Gail Monaghan - October 2008

Gail Monaghan tucks into an Ottoman banquet in Istanbul and returns with an updated menu for American chefs.

Early last October an invitation from Engin Akin to attend an Iftar feast at her home on the Bosporus strait led me to set off for Istanbul with my daughter Tess. Each year during Ramadan, Akin, a cookbook writer, cooking teacher, and hostess extraordinaire, often described as the "Julia Child of Turkey," hosts an Ottoman banquet--similar to our American Thanksgiving in sentiment, celebration, and feasting--for about 30 family members and close friends. We were thrilled to be included, especially as the dinner coincided with my birthday.
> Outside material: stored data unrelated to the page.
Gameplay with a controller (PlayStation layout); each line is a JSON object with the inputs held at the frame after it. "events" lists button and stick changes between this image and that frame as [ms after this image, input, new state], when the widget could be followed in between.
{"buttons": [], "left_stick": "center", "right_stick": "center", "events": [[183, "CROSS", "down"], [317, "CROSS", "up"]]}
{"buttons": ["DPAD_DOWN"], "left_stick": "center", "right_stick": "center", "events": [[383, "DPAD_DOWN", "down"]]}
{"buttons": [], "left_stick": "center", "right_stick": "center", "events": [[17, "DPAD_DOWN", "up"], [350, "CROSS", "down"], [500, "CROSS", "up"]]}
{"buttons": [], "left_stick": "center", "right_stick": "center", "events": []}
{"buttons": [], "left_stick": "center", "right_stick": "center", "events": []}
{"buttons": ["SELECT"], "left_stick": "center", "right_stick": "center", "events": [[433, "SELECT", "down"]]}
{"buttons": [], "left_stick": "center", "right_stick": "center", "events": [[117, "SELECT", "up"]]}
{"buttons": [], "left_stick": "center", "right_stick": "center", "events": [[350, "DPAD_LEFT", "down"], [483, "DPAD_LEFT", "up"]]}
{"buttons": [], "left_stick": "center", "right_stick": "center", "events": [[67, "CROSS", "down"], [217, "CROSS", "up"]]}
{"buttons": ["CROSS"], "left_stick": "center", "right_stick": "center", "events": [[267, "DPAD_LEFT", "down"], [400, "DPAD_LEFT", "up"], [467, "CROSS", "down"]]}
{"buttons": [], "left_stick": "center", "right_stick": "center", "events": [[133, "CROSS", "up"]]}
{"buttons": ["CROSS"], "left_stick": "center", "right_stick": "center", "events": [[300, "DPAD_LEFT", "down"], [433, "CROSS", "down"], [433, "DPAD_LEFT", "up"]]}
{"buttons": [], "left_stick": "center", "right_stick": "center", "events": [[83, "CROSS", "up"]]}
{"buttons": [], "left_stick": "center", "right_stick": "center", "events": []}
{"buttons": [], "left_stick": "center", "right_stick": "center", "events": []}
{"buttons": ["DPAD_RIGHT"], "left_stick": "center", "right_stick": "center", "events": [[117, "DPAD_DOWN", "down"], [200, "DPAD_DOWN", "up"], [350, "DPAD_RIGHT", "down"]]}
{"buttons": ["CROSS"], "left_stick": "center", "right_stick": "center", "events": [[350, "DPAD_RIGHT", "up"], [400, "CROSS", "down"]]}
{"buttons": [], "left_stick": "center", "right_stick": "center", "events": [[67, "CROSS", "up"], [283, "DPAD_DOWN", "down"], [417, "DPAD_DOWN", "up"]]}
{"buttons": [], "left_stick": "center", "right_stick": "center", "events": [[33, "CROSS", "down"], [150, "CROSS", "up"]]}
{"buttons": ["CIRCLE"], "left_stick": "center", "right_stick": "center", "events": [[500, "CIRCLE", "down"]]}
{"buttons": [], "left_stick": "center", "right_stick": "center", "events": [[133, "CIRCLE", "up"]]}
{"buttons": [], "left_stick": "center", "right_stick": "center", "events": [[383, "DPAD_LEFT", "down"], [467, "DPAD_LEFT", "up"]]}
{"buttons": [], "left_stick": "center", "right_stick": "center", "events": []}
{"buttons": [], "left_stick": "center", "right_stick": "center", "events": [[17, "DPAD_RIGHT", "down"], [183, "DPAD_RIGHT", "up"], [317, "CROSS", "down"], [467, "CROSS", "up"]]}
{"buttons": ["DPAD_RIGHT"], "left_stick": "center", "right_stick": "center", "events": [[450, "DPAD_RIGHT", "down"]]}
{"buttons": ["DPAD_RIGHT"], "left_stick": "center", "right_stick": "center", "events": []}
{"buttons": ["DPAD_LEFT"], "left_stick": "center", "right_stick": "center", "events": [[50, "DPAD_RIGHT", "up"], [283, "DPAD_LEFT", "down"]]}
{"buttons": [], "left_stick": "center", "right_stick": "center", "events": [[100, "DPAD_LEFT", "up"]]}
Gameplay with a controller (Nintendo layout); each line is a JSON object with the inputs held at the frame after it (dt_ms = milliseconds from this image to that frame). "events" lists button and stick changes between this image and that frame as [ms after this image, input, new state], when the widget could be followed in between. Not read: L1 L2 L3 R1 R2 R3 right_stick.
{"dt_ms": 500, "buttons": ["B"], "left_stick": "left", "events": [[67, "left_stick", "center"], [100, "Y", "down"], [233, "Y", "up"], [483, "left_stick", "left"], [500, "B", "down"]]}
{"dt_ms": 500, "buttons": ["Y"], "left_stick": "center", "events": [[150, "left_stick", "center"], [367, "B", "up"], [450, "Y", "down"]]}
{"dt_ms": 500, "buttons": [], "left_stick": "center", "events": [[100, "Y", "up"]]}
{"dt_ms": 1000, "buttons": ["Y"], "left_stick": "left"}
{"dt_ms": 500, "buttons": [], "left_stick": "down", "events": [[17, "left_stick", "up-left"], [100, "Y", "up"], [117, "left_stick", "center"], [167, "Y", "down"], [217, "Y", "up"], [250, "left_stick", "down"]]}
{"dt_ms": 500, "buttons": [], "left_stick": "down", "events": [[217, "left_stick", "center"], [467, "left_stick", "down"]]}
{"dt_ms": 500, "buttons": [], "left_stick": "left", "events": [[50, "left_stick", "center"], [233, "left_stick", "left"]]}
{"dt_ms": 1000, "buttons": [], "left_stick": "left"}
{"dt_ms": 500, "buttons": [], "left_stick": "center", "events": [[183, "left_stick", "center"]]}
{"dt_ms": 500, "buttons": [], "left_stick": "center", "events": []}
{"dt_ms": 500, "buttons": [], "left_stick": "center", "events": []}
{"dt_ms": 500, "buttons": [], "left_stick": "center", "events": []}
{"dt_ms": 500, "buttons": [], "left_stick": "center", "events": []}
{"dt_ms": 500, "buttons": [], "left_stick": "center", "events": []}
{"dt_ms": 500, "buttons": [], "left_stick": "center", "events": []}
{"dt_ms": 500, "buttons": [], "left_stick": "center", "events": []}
Iftar is the ceremonial "break the fast" meal that begins at sunset each evening during the month of Ramadan, a time when observant Muslims eat for the first time since before sunrise. Tess and I reached Akin's around 6:30 p.m., just as the last rays of light disappeared and darkness fell. We had intended to arrive earlier but did not anticipate Istanbul's bumper-to-bumper rush hour traffic. Thus by the time we drove up, very hungry people were already seated and beginning to eat. The evening was casual, and people continued to drift in, sit down, and dig in to whatever happened to be on the table at that moment. Tess was ushered to one of several smaller tables on the terrace, lively by then with a host of interesting young Turks, many of whom had attended college in America. I sat at the "grown-ups' table" indoors, along with Akin, her husband, her mother, and various aunts, uncles, brothers and sisters, and their spouses.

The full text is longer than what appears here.